What you need to do. Can you copy every line of text in the listing below word for word, leaving the pictures out of your answer?

Start of Data supplied

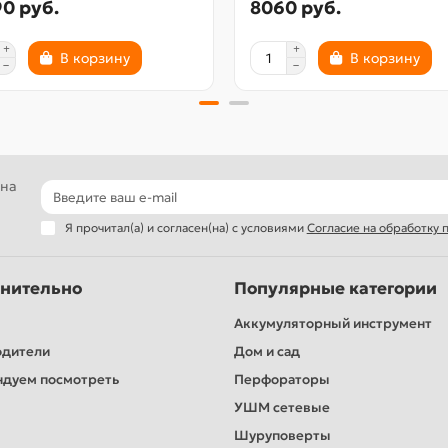
0 руб.
8060 руб.
В корзину
В корзину
 на
Я прочитал(а) и согласен(на) с условиями
Согласие на обработку
нительно
Популярные категории
Аккумуляторный инструмент
одители
Дом и сад
дуем посмотреть
Перфораторы
УШМ сетевые
Шуруповерты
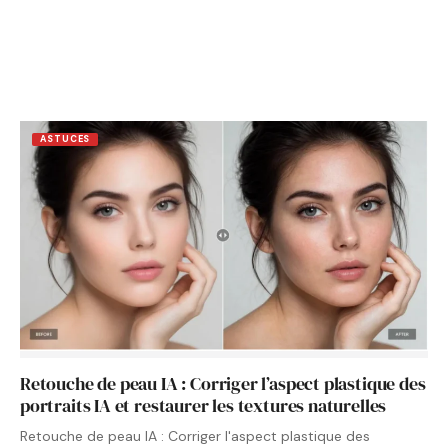
ASTUCES
Retouche de peau IA : Corriger l’aspect plastique des
portraits IA et restaurer les textures naturelles
Retouche de peau IA : Corriger l'aspect plastique des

End of Data supplied

Answer section.
0 руб.
8060 руб.
В корзину
В корзину
 на
Я прочитал(а) и согласен(на) с условиями
Согласие на обработку
нительно
Популярные категории
Аккумуляторный инструмент
одители
Дом и сад
дуем посмотреть
Перфораторы
УШМ сетевые
Шуруповерты
ASTUCES
Retouche de peau IA : Corriger l’aspect plastique des
portraits IA et restaurer les textures naturelles
Retouche de peau IA : Corriger l'aspect plastique des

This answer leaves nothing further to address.